Tulip. Sweet, sweet Tulip. I’m at full attention every time she’s onscreen. She’s the star of this show no matter what else you want to say. She drinks and fights and has a filthy mouth and even filthier mind. Her flirtation with Jesse is just as you say – it’s aggressive and it’s bordering on painful to watch him try to hold tight. She has more depth per screen minute than any of the other characters. I like having a strong female character. The best part is that she deals with the most stressful situations by using her sexuality or her humor. And no matter if it’s the baptism or her sitting with Jesse, she smolders sexuality and humor. If this show keeps my interest a year from now, it will be just what you say – the interaction between Tulip and Jesse. The other characters, even Cassidy, are much more expendable at this point.
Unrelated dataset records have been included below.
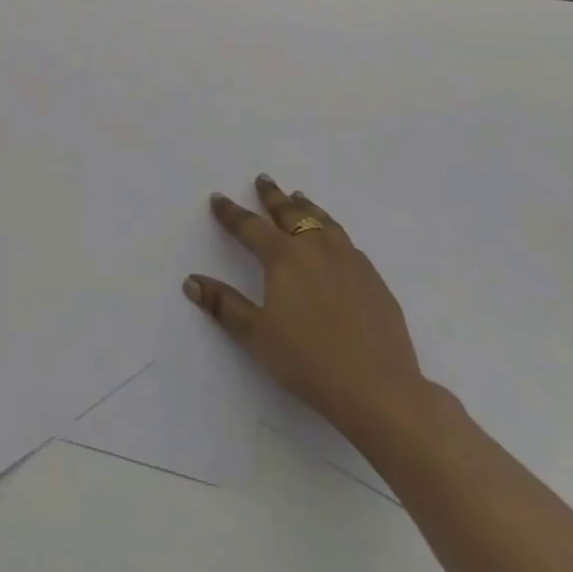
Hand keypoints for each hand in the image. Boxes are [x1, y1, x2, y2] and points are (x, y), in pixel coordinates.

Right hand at [184, 174, 428, 441]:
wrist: (381, 392)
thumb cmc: (309, 362)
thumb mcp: (257, 335)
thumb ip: (224, 305)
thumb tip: (191, 281)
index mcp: (284, 258)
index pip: (250, 226)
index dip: (231, 212)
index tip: (218, 198)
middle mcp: (316, 249)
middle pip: (290, 213)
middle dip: (272, 196)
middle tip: (263, 180)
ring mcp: (350, 262)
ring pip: (323, 222)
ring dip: (307, 207)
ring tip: (299, 197)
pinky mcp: (374, 280)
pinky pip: (347, 242)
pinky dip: (332, 230)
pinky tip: (335, 240)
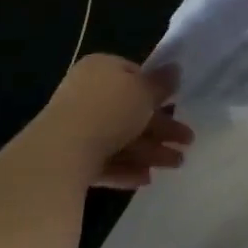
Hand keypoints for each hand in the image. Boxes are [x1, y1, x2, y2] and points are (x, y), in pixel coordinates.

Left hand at [29, 55, 192, 189]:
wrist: (60, 153)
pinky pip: (104, 160)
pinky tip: (146, 179)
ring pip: (120, 138)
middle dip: (161, 128)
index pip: (133, 74)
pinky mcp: (69, 159)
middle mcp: (86, 94)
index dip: (156, 91)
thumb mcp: (144, 92)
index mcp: (101, 69)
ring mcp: (75, 127)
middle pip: (130, 110)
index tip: (176, 105)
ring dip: (150, 151)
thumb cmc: (109, 111)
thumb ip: (161, 83)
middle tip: (187, 142)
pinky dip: (126, 168)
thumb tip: (175, 69)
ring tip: (176, 165)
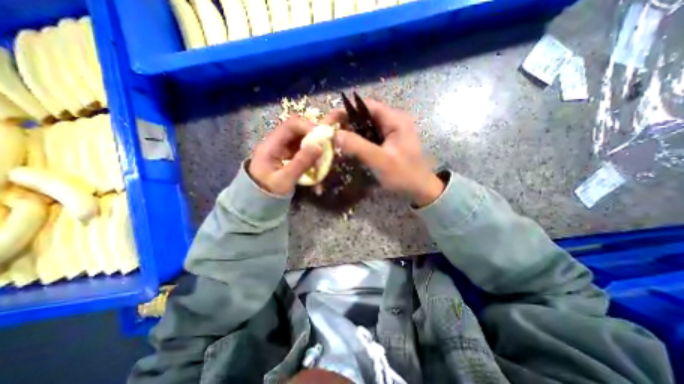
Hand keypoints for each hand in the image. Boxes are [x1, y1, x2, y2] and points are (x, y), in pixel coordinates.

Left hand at [249, 118, 323, 195]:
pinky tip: (319, 167)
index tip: (324, 139)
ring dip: (316, 148)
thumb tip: (319, 146)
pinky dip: (314, 156)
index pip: (291, 125)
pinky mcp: (290, 156)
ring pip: (304, 140)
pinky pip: (305, 151)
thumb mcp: (284, 180)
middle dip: (316, 138)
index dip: (309, 127)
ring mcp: (284, 149)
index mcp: (271, 145)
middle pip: (299, 130)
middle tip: (329, 148)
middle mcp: (278, 142)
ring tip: (325, 160)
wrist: (259, 201)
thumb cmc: (269, 191)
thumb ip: (301, 163)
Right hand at [324, 99, 443, 206]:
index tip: (328, 123)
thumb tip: (335, 134)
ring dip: (351, 133)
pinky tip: (350, 149)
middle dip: (346, 123)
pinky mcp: (388, 142)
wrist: (420, 190)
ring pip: (365, 126)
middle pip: (364, 115)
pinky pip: (369, 136)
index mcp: (395, 119)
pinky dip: (358, 141)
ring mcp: (391, 131)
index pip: (365, 106)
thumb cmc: (404, 175)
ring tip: (337, 142)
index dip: (344, 111)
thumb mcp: (380, 161)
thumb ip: (357, 146)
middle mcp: (393, 121)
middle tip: (330, 135)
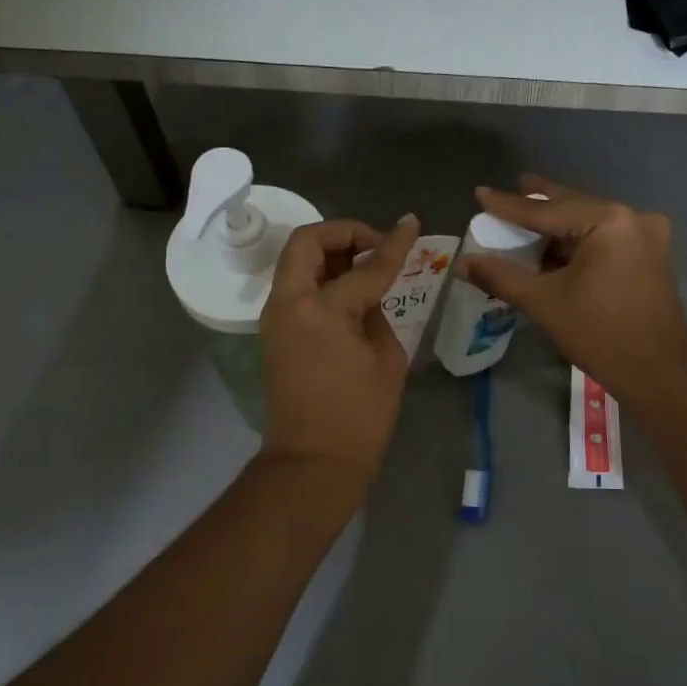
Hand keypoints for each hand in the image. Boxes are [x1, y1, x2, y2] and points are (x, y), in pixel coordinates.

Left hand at [261, 215, 420, 486]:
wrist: (313, 462)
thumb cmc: (359, 416)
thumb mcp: (386, 358)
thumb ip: (377, 312)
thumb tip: (368, 295)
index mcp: (320, 309)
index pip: (365, 267)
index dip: (393, 244)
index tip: (411, 223)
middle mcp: (289, 302)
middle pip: (308, 242)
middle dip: (345, 234)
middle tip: (376, 247)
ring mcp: (275, 317)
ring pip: (298, 262)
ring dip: (331, 254)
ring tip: (368, 267)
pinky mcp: (275, 332)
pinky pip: (298, 288)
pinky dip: (322, 278)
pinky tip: (352, 290)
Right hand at [460, 176, 686, 405]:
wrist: (659, 372)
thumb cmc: (600, 333)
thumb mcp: (544, 302)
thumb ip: (502, 276)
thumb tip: (464, 263)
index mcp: (608, 221)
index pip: (546, 210)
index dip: (509, 205)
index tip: (481, 192)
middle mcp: (632, 218)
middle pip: (573, 207)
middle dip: (540, 203)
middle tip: (513, 187)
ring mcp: (647, 236)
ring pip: (590, 223)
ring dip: (558, 227)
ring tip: (528, 223)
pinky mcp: (651, 257)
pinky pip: (605, 239)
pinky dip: (578, 243)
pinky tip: (556, 249)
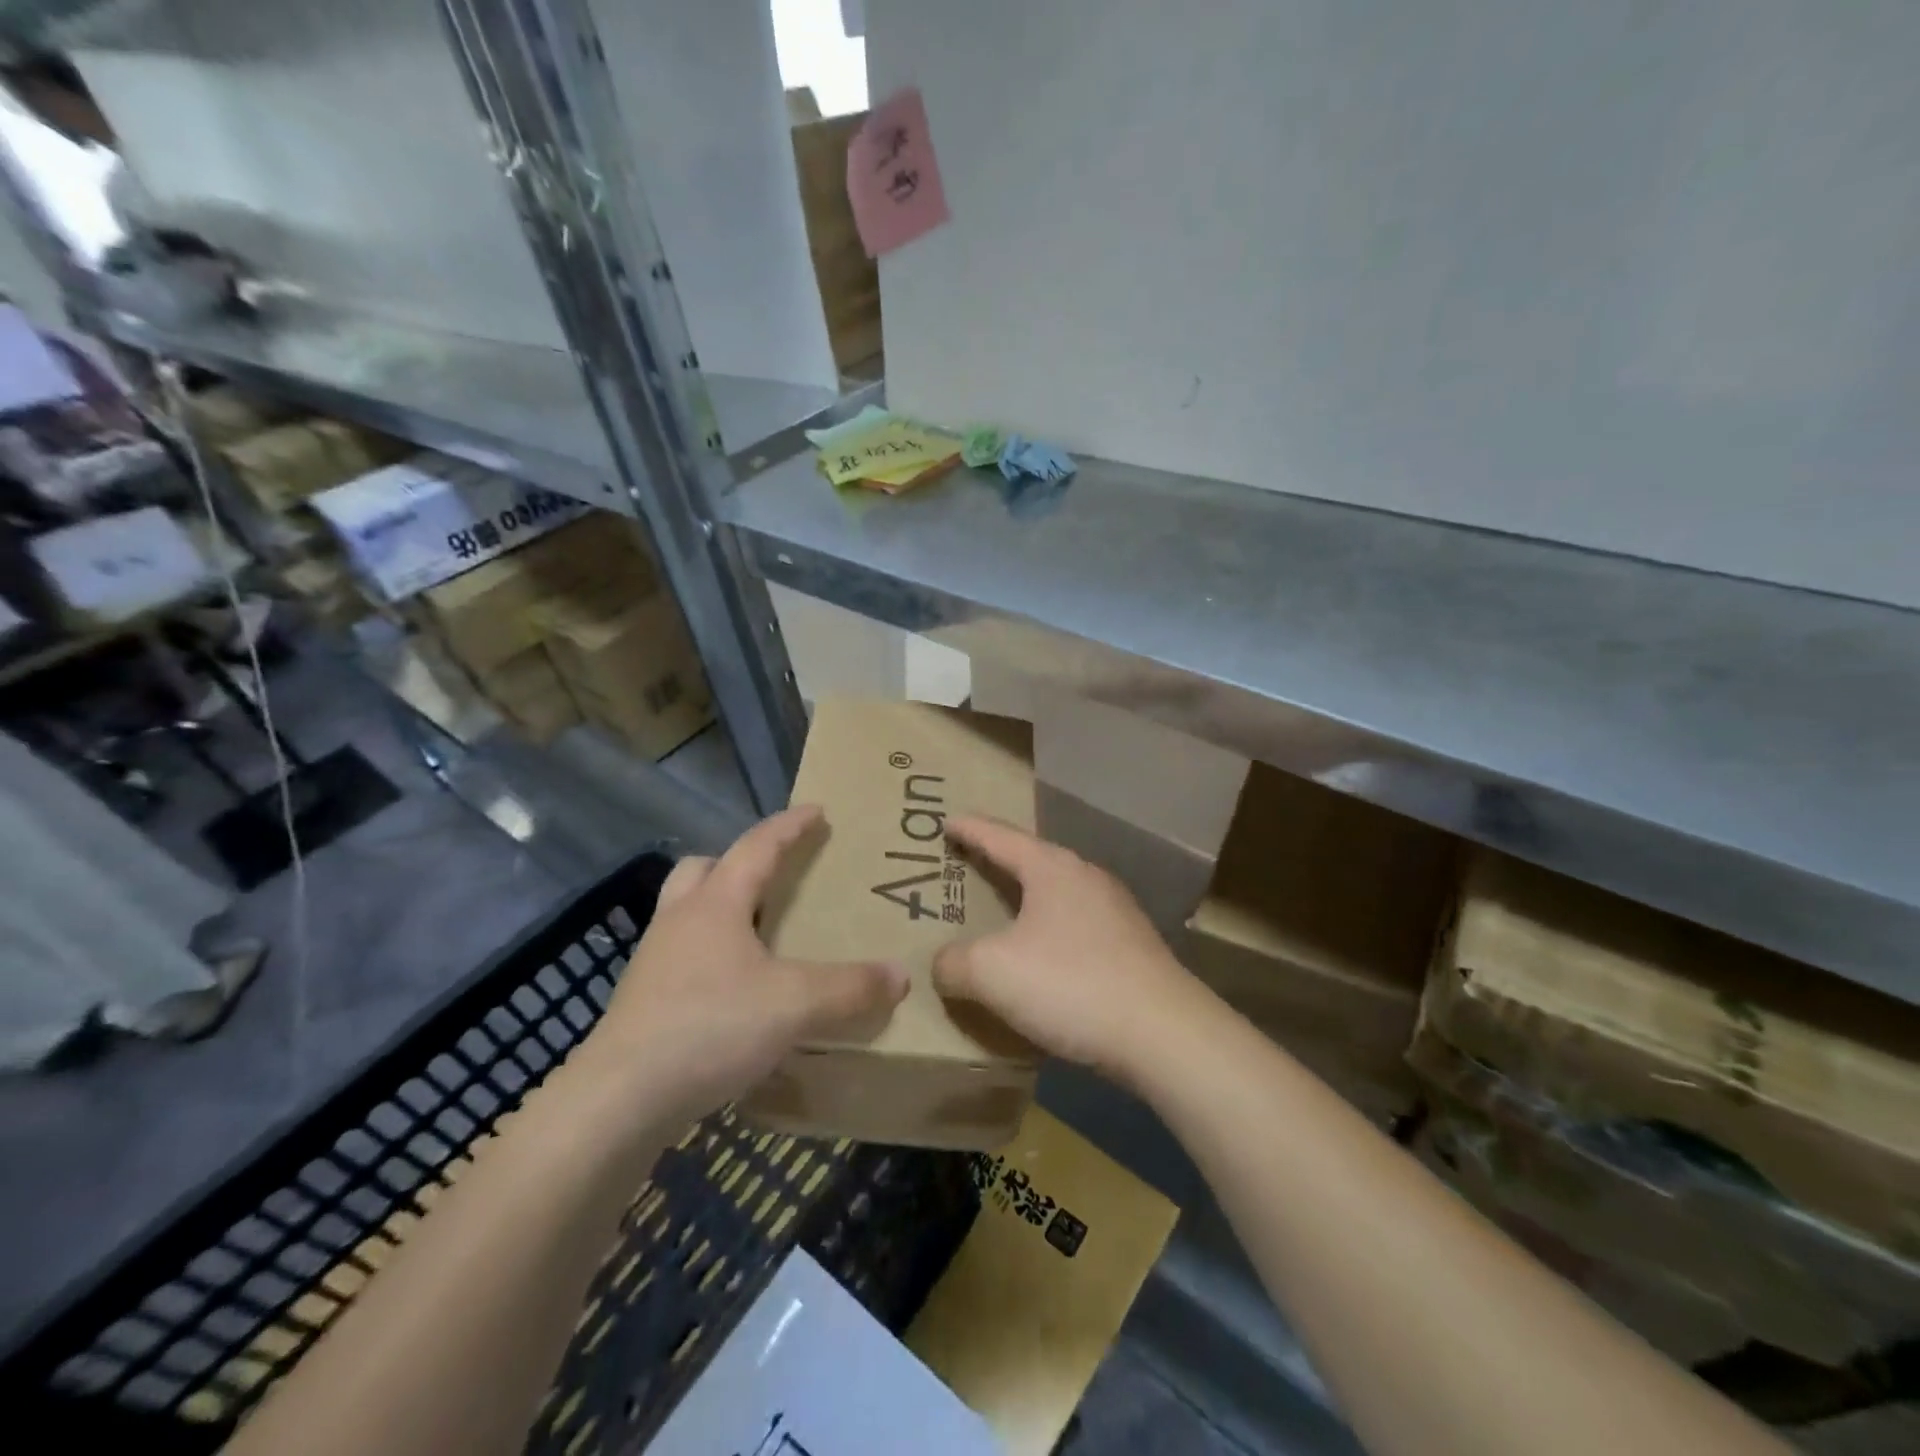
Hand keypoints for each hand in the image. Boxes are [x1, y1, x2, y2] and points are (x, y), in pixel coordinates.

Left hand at [584, 806, 906, 1127]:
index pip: (756, 846)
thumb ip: (850, 988)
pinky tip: (735, 992)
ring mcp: (654, 963)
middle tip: (773, 878)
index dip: (789, 826)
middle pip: (703, 869)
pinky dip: (710, 957)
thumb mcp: (794, 1005)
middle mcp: (679, 922)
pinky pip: (681, 958)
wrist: (618, 1101)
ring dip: (720, 911)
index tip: (816, 811)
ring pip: (687, 914)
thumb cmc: (709, 1028)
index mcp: (715, 904)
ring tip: (758, 936)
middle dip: (739, 863)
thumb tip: (899, 975)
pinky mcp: (643, 1003)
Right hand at [932, 816, 1206, 1086]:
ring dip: (1025, 900)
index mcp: (1051, 868)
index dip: (968, 829)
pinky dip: (1048, 930)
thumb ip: (953, 962)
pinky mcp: (1131, 945)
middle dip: (997, 862)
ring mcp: (1115, 910)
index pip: (999, 836)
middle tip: (966, 865)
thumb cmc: (1070, 984)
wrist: (1163, 1033)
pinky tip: (1041, 956)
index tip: (946, 821)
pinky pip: (1075, 925)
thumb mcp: (991, 972)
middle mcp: (1086, 877)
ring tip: (1000, 910)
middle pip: (1031, 860)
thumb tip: (945, 963)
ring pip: (1056, 894)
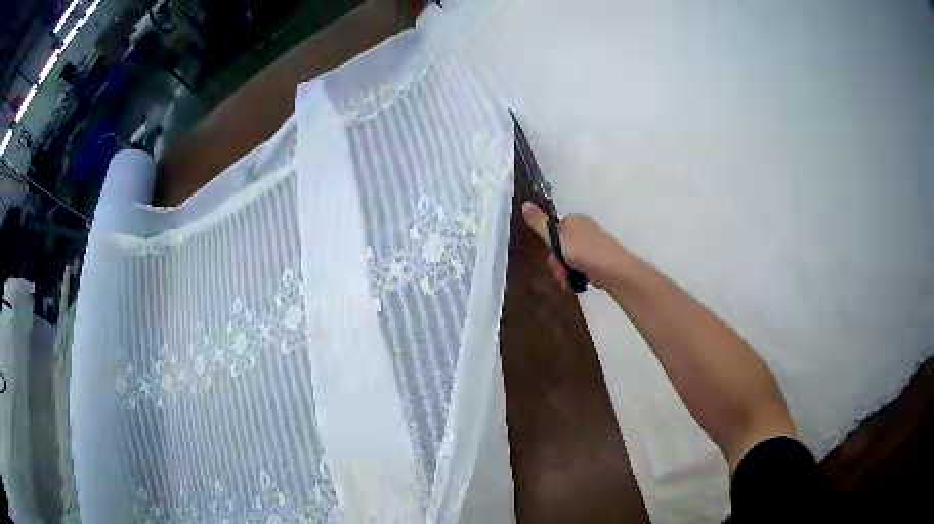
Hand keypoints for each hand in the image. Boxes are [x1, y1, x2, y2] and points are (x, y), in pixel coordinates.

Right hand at [521, 202, 630, 289]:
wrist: (613, 269)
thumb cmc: (584, 250)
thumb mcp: (557, 236)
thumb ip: (539, 223)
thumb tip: (524, 203)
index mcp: (575, 219)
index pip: (554, 229)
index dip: (549, 245)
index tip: (550, 255)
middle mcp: (584, 229)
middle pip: (561, 246)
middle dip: (557, 262)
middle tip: (559, 273)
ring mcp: (593, 246)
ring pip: (569, 259)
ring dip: (564, 272)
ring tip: (568, 281)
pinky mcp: (599, 261)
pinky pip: (580, 267)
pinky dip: (576, 275)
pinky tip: (577, 283)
I have no idea in hell what that opening scene had to do with anything. Was it some random lost scene from Hell on Wheels?
I didn’t realize that Jackie Earle Haley was going to be in this series. I’m excited to see him but disappointed to have a character actor that I recognize so much from other projects.
While this was a much less Cassidy-focused episode, the best scene for me, by far was Cassidy and Jesse sitting around drinking some beautiful hard liquor and issuing the “Big Lebowski is overrated” line. I love that movie but I’m a little sick of how hero worshiped it has become recently. Kudos for finding just the right thing to say to needle the viewers and set Cassidy up as the asshole they want him to be.
I can’t wait to see where the next couple episodes take us. This is a freaking fun adventure.